##### Page #####

85 days in Fargo, North Dakota. I presume that VBA is tracking 
these numbers. But are you adding more people and resources in 
areas where you know they are going to, and you can anticipate 
that there are going to be more claims?
    Mr. Clark. Yes ma'am, we are. And I recall going back I 
oversaw the western region, of which L.A. was one of those 
offices, and there was a point in time that the average claim 
was well over six months.
    Ms. Brownley. Yes.
    Mr. Clark. So one of the things that we did previously, we 
would pick cases up physically and move them via UPS or we 
would just shift cases and now with NWQ this is why we are able 
to do things electronically. So on the aggregate our average 
days pending and average days to complete have lowered 
significantly. We do keep track of all of our claims that are 
pending. And one of the great things about NWQ is we can just 
target or send that work to places where we have capacity. So 
sometimes proportionately maybe certain claims or certain 
amount of radiation claims or what have you, may be pending at 
a particular RO. But on the aggregate we send cases where we 
have a need to send work and where there is capacity. That is 
where it goes. And it goes everyday at 4:00 a.m. Mr. Burke and 
his team of folks moves that work around.
    Ms. Brownley. Thank you very much. I apologize. I yield 
back, Mr. Chairman.
    Mr. Bost. Thank you, Ms. Brownley. And Mr. Coffman is 
recognized for five minutes.
    Mr. Coffman. Thank you, Mr. Chairman. And Mr. Murphy, out 
of the claims backlog what percentage would you just say are 
PTSD only?
    Mr. Murphy. I would have to go back and get you a detailed 
number on that one. I would not even want to venture a guess. 
But what I can give you some idea--
    Mr. Coffman. Is it the largest, let me just ask you this--
    Mr. Murphy [continued]. No sir--
    Mr. Coffman [continued]. --is it the largest right now in 
terms of pending claims?
    Mr. Murphy. It would be, in isolation no, but in 
combination with others, yes.
    Mr. Coffman. Okay. And then what are some of the, I am 
concerned that we are not focused enough on our combat veterans 
in terms of the claims process. What amount, can you give, and 
again just a very rough break down, of what I would call age 
related issues in terms of the claims process? Whether it is 
hearing loss that is not necessarily associated in terms of 
being, you know, around explosions or around aviation assets 
and things like that?
    Mr. Murphy. I can tell you what we have in terms of the top 
five to seven conditions, the ones we see most frequently. So 
PTSD is very high on the list. Traumatic Brain Injury is fairly 
high on the list. But even much more common than that is 
tinnitus, hearing loss, and then musculoskeletal injuries for 
knees, ankles, back. Those are the most frequently occurring 
conditions.
    Mr. Coffman. Okay. What, and how well, tell me about your 
shift to a more electronic system? And I know that is somewhat 
controversial. I think that some of the VSOs have fought to 
retain a paper system because it is simply easier for some of 
the veterans that are not sophisticated in terms of electronic 
communications to be able to utilize. But where are we at in 
that whole process?

##### Dataset excerpt #####

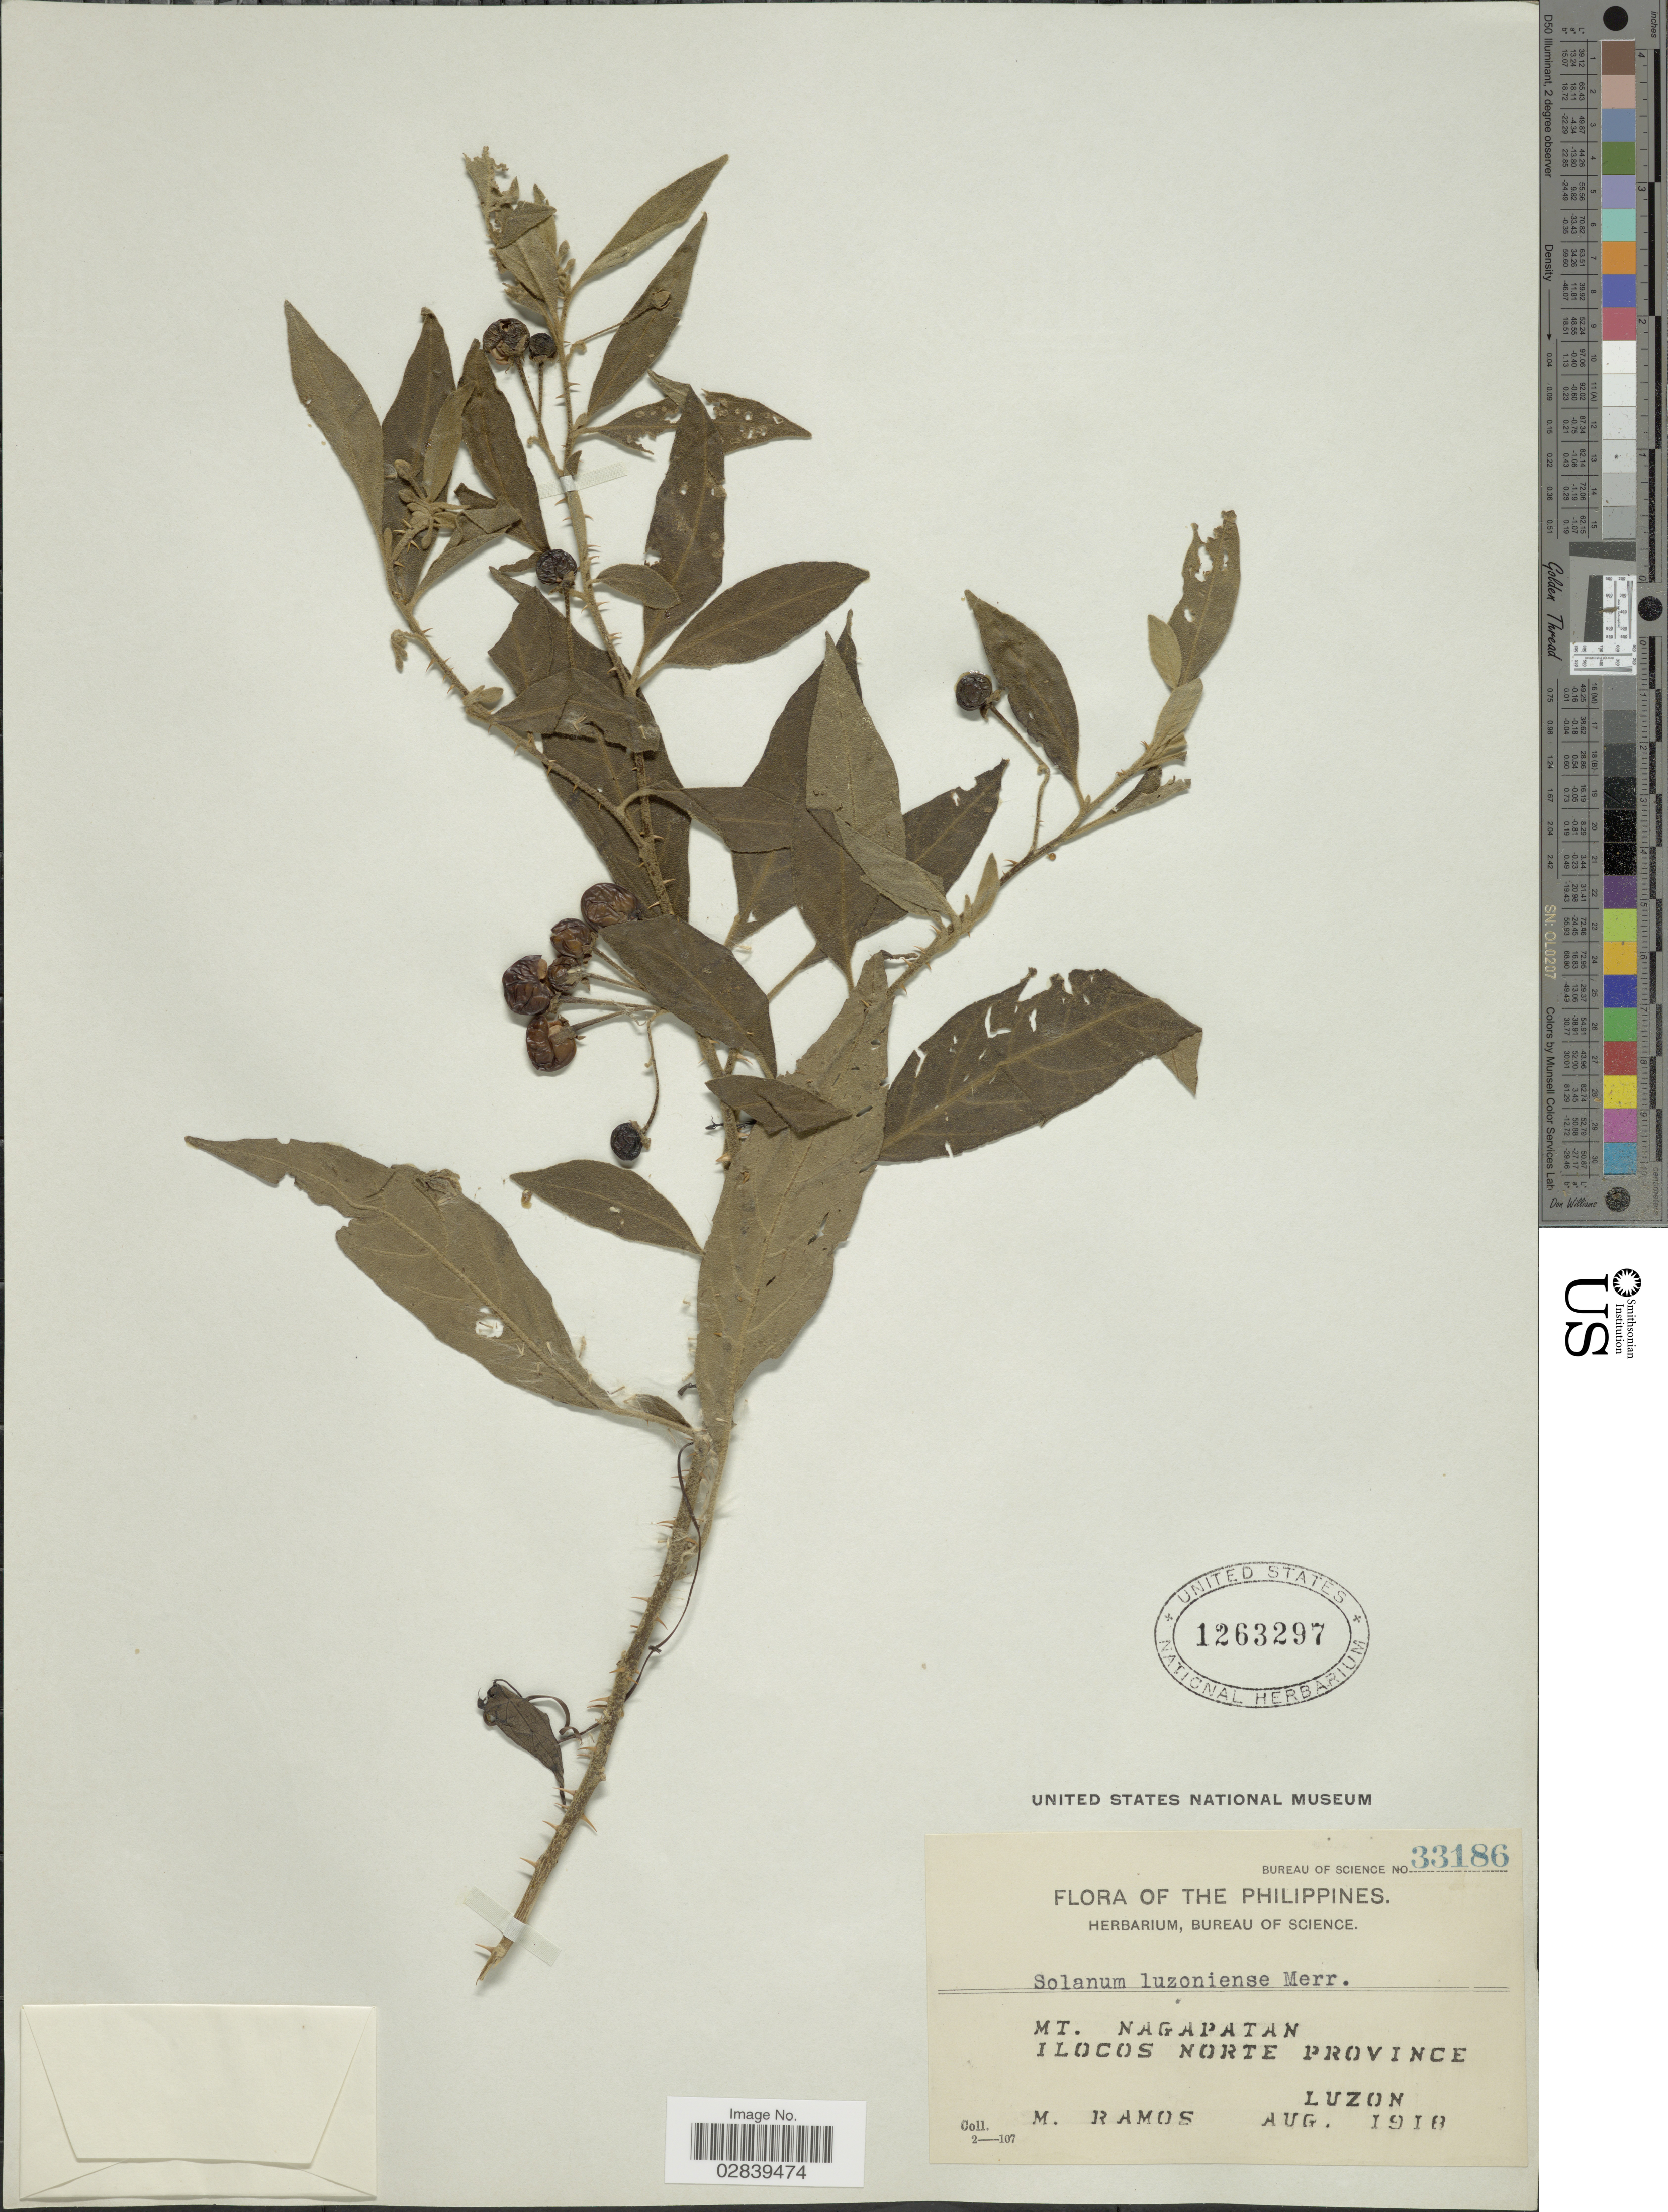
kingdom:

#####

> **Things to do**
1. Based on the transcript above, say whether each statement agrees with it. Answer yes or no for each, and quote the words that decide it.
(a) Work is moved to offices with capacity every day at 4:00 a.m.
(b) Mr. Murphy gave a percentage for the share of the claims backlog that is PTSD only.
(c) Tinnitus is less common than Traumatic Brain Injury among the conditions VBA sees.
2. Repeat the part of the transcript between "Mr. Bost. Thank" and "venture a guess.", inclusive.
3. Answer these questions from the transcript above.
(a) Which region did Mr. Clark oversee?
(b) What carrier was used in the past to move cases physically?
(c) Which body parts does Mr. Murphy name for musculoskeletal injuries?

> **Results of the tasks**
1.
(a) Yes: "And it goes everyday at 4:00 a.m."
(b) No: "I would have to go back and get you a detailed number on that one. I would not even want to venture a guess."
(c) No: "But even much more common than that is tinnitus, hearing loss, and then musculoskeletal injuries for knees, ankles, back."

2.
Mr. Bost. Thank you, Ms. Brownley. And Mr. Coffman is 
recognized for five minutes.
    Mr. Coffman. Thank you, Mr. Chairman. And Mr. Murphy, out 
of the claims backlog what percentage would you just say are 
PTSD only?
    Mr. Murphy. I would have to go back and get you a detailed 
number on that one. I would not even want to venture a guess.

3.
(a) The western region.
(b) UPS.
(c) Knees, ankles, and back.